Recovering from a coronary angioplasty and stent insertion
You will normally be able to leave hospital the same day, or the following day after a planned (elective) coronary angioplasty. Arrange for a friend or family member to take you home.
Before you leave hospital, you should be told about any medication you need to take (see below). You may also be given advice on improving your diet and lifestyle, as well as wound care and hygiene advice during your recovery. You will usually be given (or sent later) a date for a follow-up appointment to check on your progress.
If the small tube (sheath) inserted into one of your arteries in your groin at the start of the procedure is left in place, this will usually be removed after a few hours or during the next morning. While it's in place, you will need to remain in bed with your legs kept straight it until it is removed.
You may have a bruise under the skin where the catheter was inserted. This is not serious, but it may be sore for a few days. Occasionally, the wound can become infected. Keep an eye on it to check that it's healing properly.
Your chest may also feel tender after the procedure, but this is normal and will usually pass in a few days. If necessary, you can take paracetamol to relieve any pain.
After having a coronary angioplasty, the team caring for you in hospital will usually be able to advise you about how long it will take to recover and if there are any activities you need to avoid in the meantime.
In most cases, you will be advised to avoid heavy lifting and strenuous activities for about a week, or until the wound has healed.
You should not drive a car for a week after having a coronary angioplasty.
If you drive a heavy vehicle for a living, such as a lorry or a bus, you must inform the DVLA that you have had a coronary angioplasty. They will arrange further testing before you can return to work.
You should be able to drive again as long as you meet the requirements of an exercise/function test and you do not have another disqualifying health condition.
GOV.UK has more information on coronary angioplasty and driving.
If you have had a planned (non-emergency) coronary angioplasty, you should be able to return to work after a week.
However, if you have had an emergency angioplasty following a heart attack, it may be several weeks or months before you recover fully and are able to return to work.
If your sex life was previously affected by angina, you may be able to have a more active sex life as soon as you feel ready after a coronary angioplasty.
If you have any concerns, speak to your GP. According to experts, having sex is the equivalent of climbing a couple of flights of stairs in terms of the strain that it puts on your heart.
Medication and further treatment
Most people need to take blood-thinning medications for up to one year after having an angioplasty.
This is usually a combination of low-dose aspirin and a medication called clopidogrel. It is very important to follow your medication schedule, as stopping medication early greatly increases the risk of the treated artery becoming blocked suddenly, causing a heart attack.
The course of clopidogrel will be withdrawn after about a year, but most people need to continue taking low-dose aspirin for the rest of their life.

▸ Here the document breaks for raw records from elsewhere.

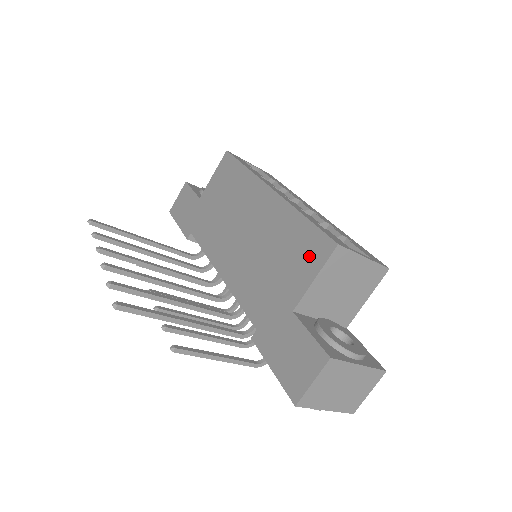
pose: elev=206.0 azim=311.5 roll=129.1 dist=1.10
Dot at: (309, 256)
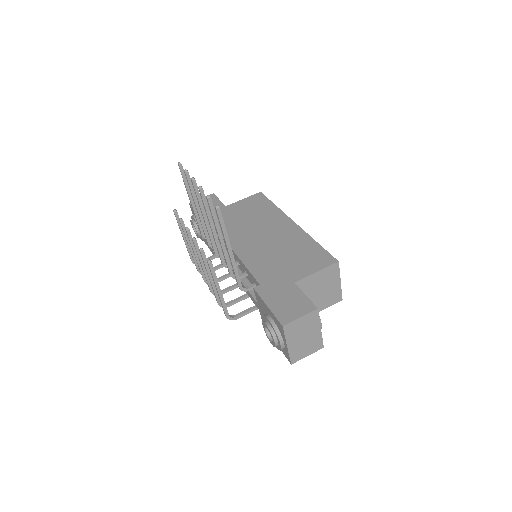
Dot at: (316, 261)
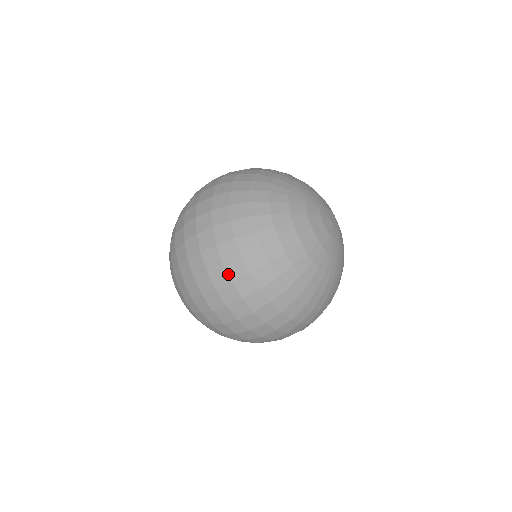
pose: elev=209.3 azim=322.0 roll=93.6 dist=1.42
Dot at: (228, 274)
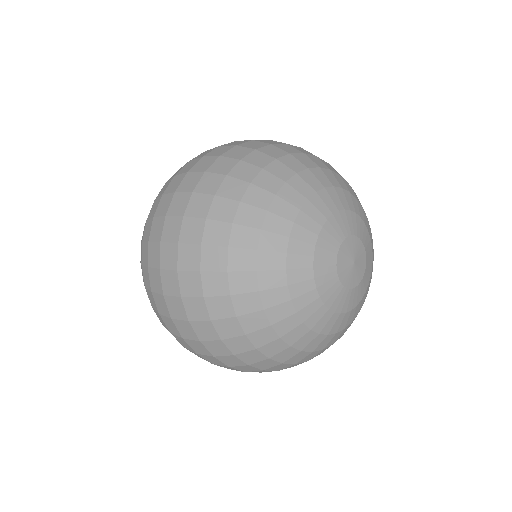
Dot at: (198, 183)
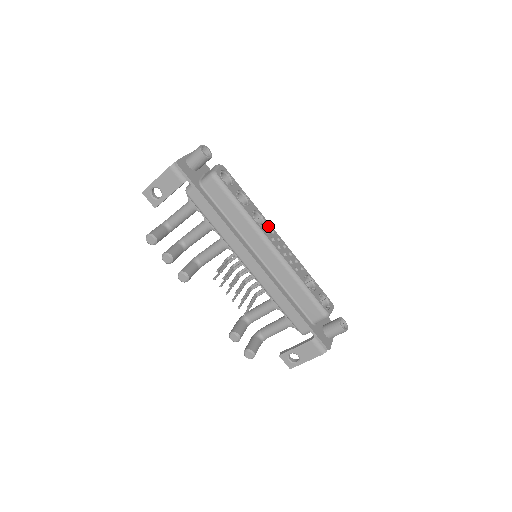
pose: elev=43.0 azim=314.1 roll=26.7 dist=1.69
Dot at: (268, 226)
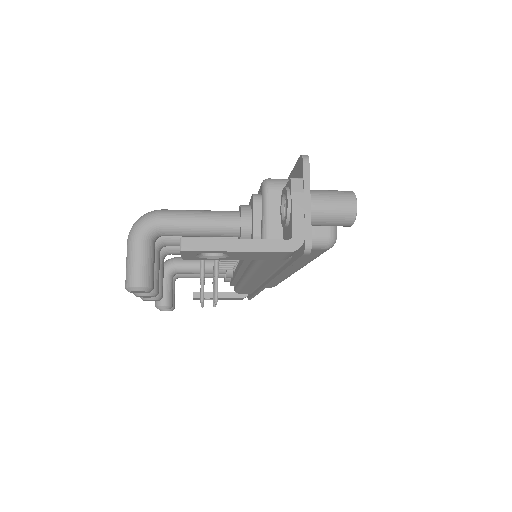
Dot at: occluded
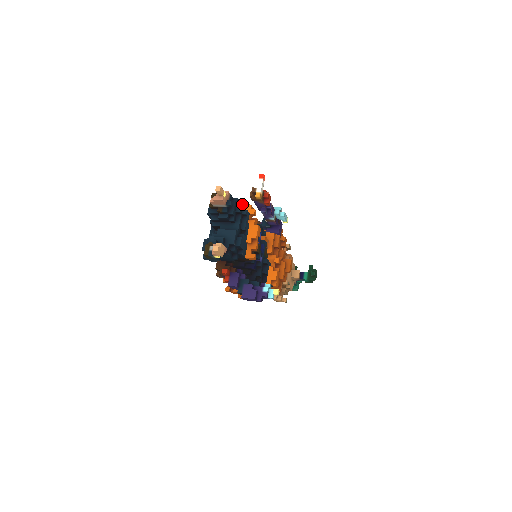
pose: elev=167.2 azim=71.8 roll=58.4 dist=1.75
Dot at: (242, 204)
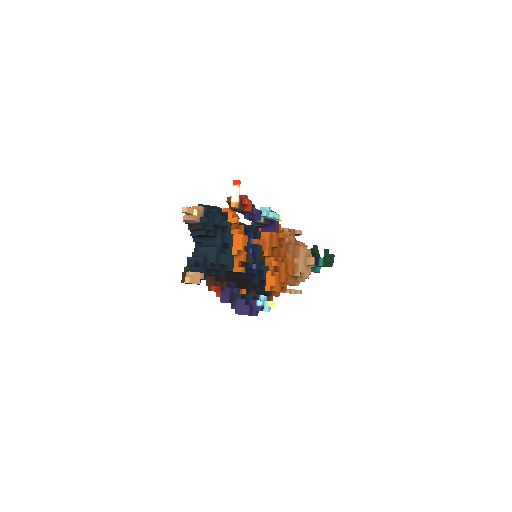
Dot at: (220, 215)
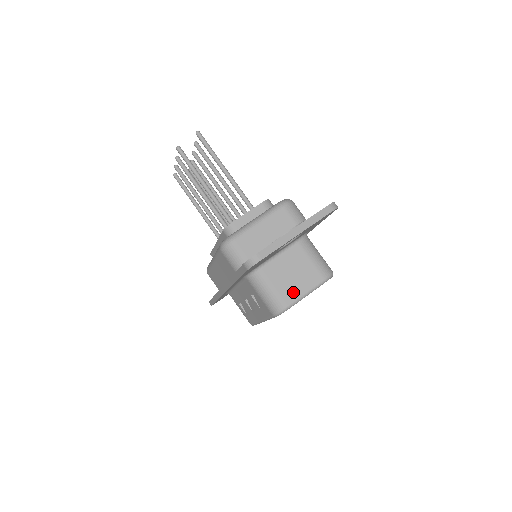
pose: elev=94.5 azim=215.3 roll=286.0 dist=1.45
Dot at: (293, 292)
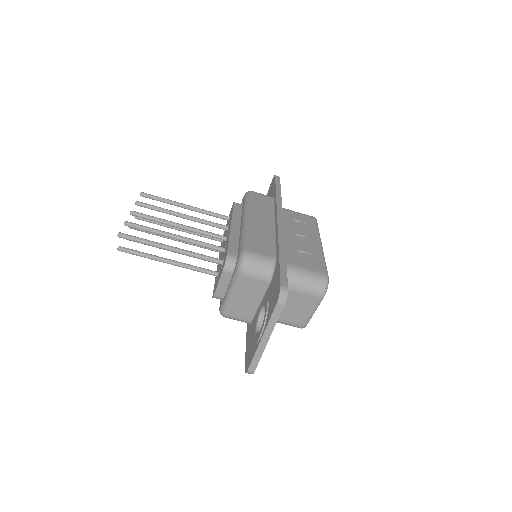
Dot at: (302, 317)
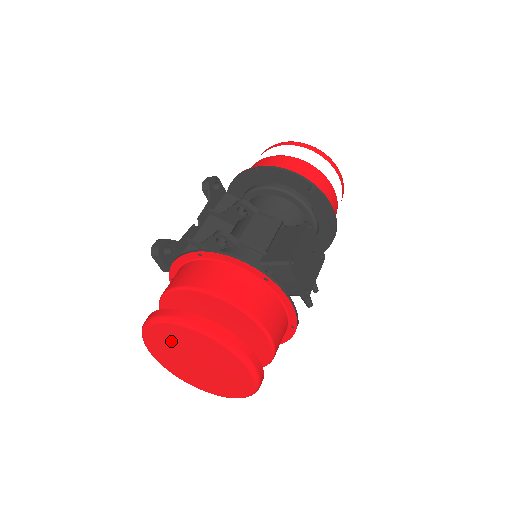
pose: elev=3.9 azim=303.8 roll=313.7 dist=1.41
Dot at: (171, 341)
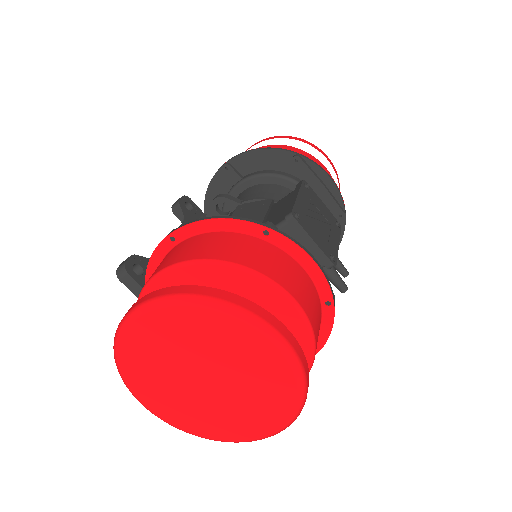
Dot at: (156, 354)
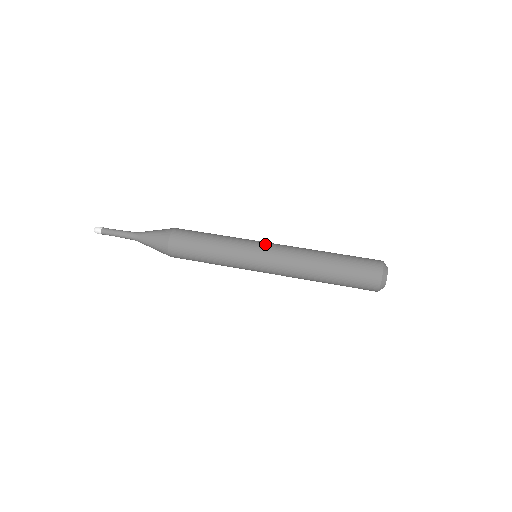
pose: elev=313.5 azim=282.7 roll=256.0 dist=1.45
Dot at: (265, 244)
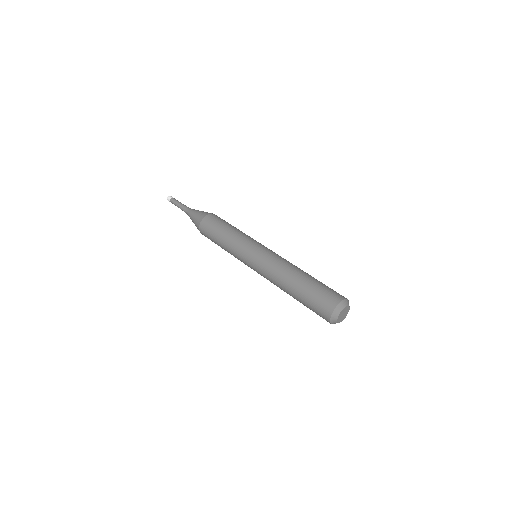
Dot at: occluded
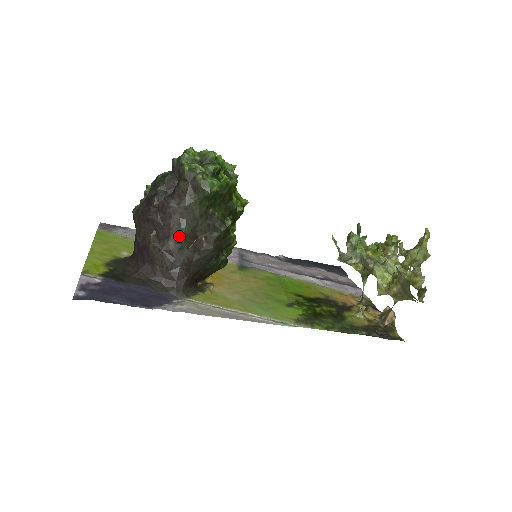
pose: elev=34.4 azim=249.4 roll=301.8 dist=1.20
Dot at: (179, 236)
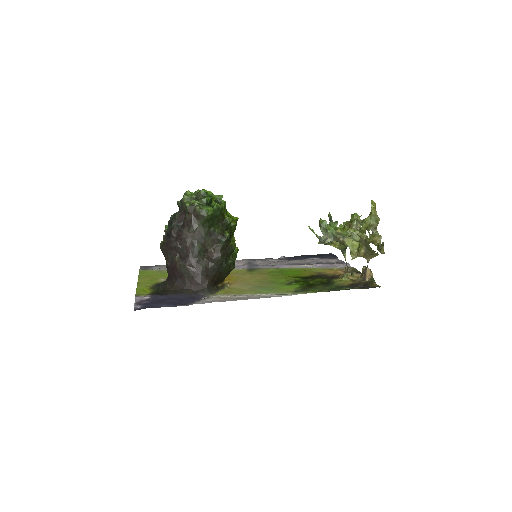
Dot at: (195, 252)
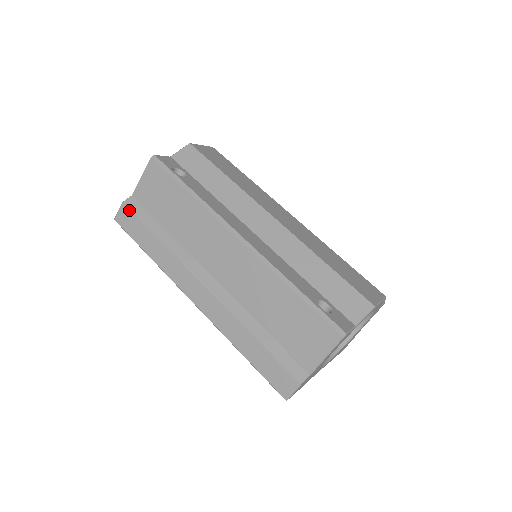
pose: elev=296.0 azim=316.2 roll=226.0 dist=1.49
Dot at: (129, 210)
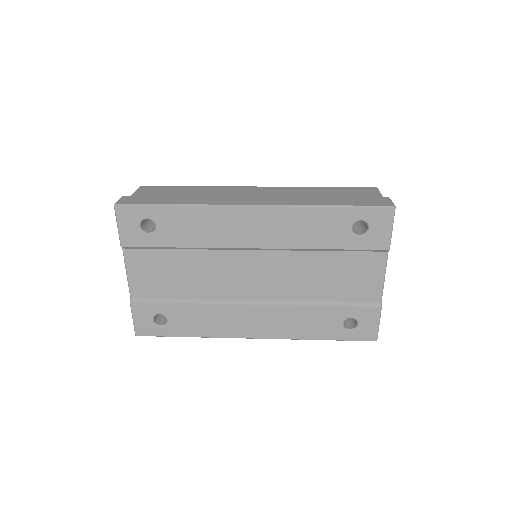
Dot at: (134, 196)
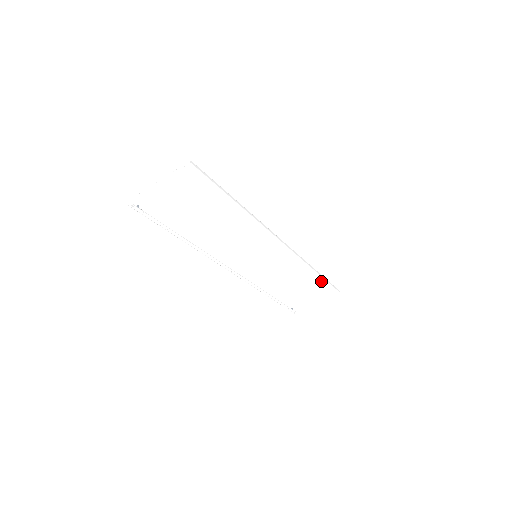
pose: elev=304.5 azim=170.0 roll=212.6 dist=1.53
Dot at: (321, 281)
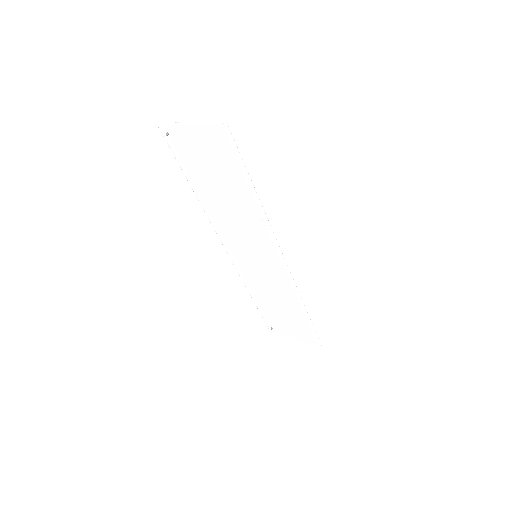
Dot at: occluded
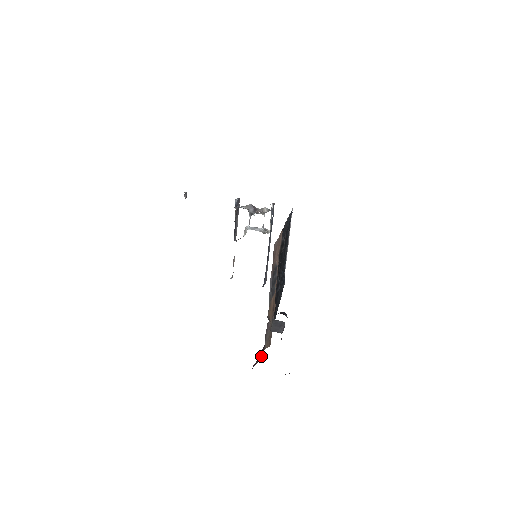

You may need to have another angioplasty if your artery becomes blocked again and your angina symptoms return. Alternatively, you may need a coronary artery bypass graft (CABG).
Many hospitals offer a programme called cardiac rehabilitation for people who have had a heart operation. This programme aims to help you recover from the procedure and get back to everyday life as quickly as possible.
Before you have a coronary angioplasty, a member of the cardiac rehabilitation team may visit you in hospital to give you information about your condition and the procedure you are having.
You may also be invited to join a cardiac rehabilitation programme starting about a few weeks after you leave hospital.
What happens in cardiac rehabilitation programmes can vary widely throughout the country, but most will cover areas such as exercise, education, and relaxation and emotional support.
Once you have completed your rehabilitation programme, it is important you continue to take regular exercise and lead a healthy lifestyle (see below). This will help protect your heart and reduce the risk of further heart-related problems.
The British Heart Foundation has more information about cardiac rehabilitation.
If you have a coronary angioplasty, it's still important to take steps to reduce your risk of having further problems in the future. This may include:
Smoking and being overweight are two of the main causes of heart disease. They also make treatment less likely to work.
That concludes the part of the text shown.